The meeting between these two men was described in the media as a “good conversation.” What might we all have sacrificed to have been a fly in the vice president’s hair so we might have garnered a much more authentic depiction of their interaction?

Gerald Amada
San Rafael, Calif.

To the Editor:

As a lifelong Democrat, I remember the times that Representative Liz Cheney’s words struck me like fingernails on a chalkboard. But as I read her call for impeaching President Trump, I can only say that she said it best of all. I salute her.

Maribeth Sands
Concord, Calif.

To the Editor:

G.O.P.’s ‘1776 Moment’: How Lawmakers Fanned the Flames of the Riot” (news article, Jan. 12) makes clear that several Republican representatives should join President Trump in the impeachment dock.

Representative Mo Brooks told the crowd before going to the Capitol that they should start “kicking ass” and urged them to “fight for America.” Representatives Marjorie Taylor Greene and Lauren Boebert, before the surging crowd, referred to the day as Republicans’ “1776 moment.” All three were inciting the crowd to commit violence against the government, in violation of their oath of office.

What they did amounted to treason.

Ronald L. Hirsch
Great Barrington, Mass.

To the Editor:

Even though the pandemic has intensified, and millions of families and small business are suffering, the Democratic leadership seems ready to make punishing a defeated enemy its first priority. President Trump richly deserves impeachment, but if the Democrats take impeachment proceedings beyond Jan. 20, the media and the public will be forced to focus on Mr. Trump for weeks or even months. Nor is the outcome of an impeachment trial assured in advance.
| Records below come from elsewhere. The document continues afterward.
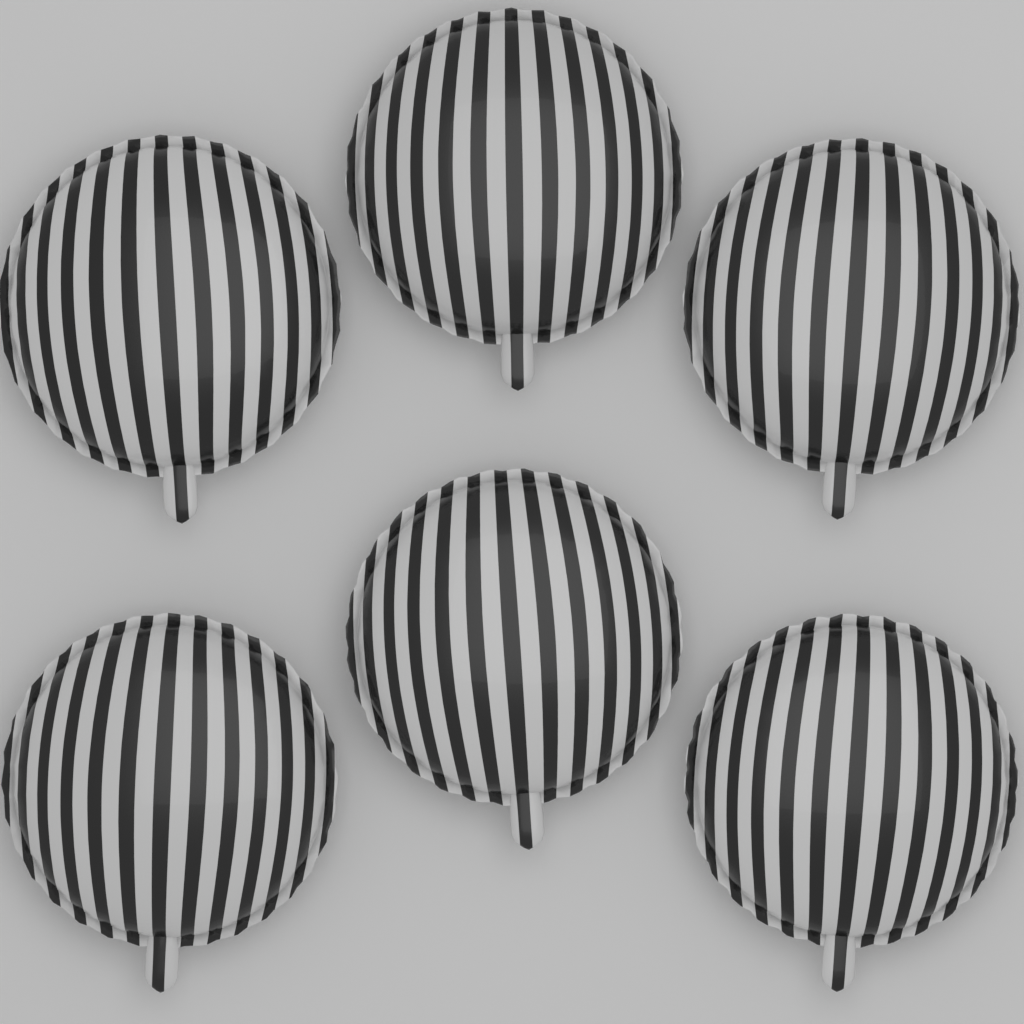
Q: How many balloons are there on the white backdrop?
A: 6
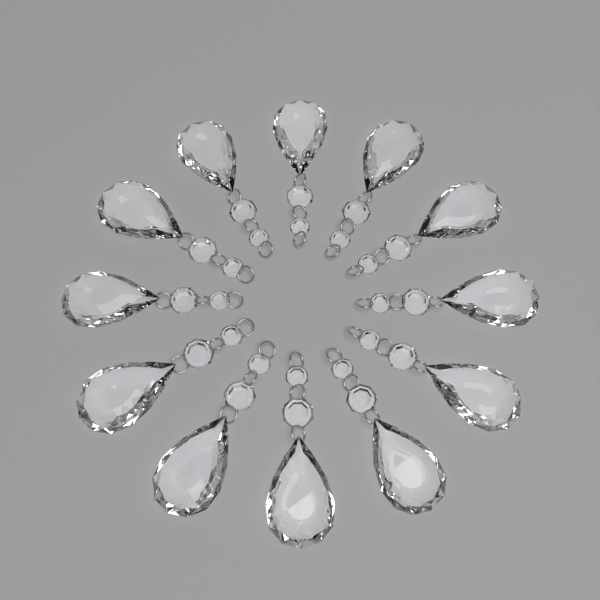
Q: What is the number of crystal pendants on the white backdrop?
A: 12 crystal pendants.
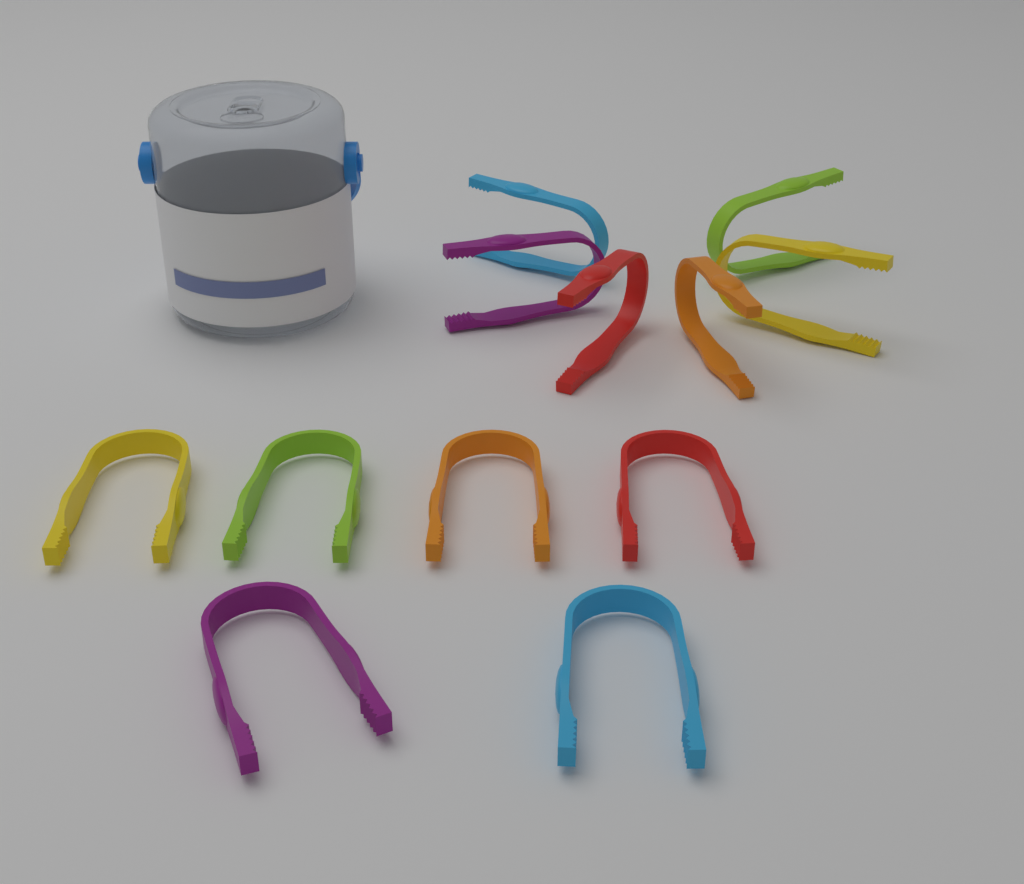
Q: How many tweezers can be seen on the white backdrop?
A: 12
If Democrats go through with their plan to spend half their days on impeachment and the other half on Joe Biden’s agenda when the new Congress convenes, they risk creating a lasting image of themselves as failing to give their full attention to the nation’s urgent problems. Democratic leaders should want all eyes to be on President Biden and the new Congress as they bring relief and hope to America, not on Donald Trump.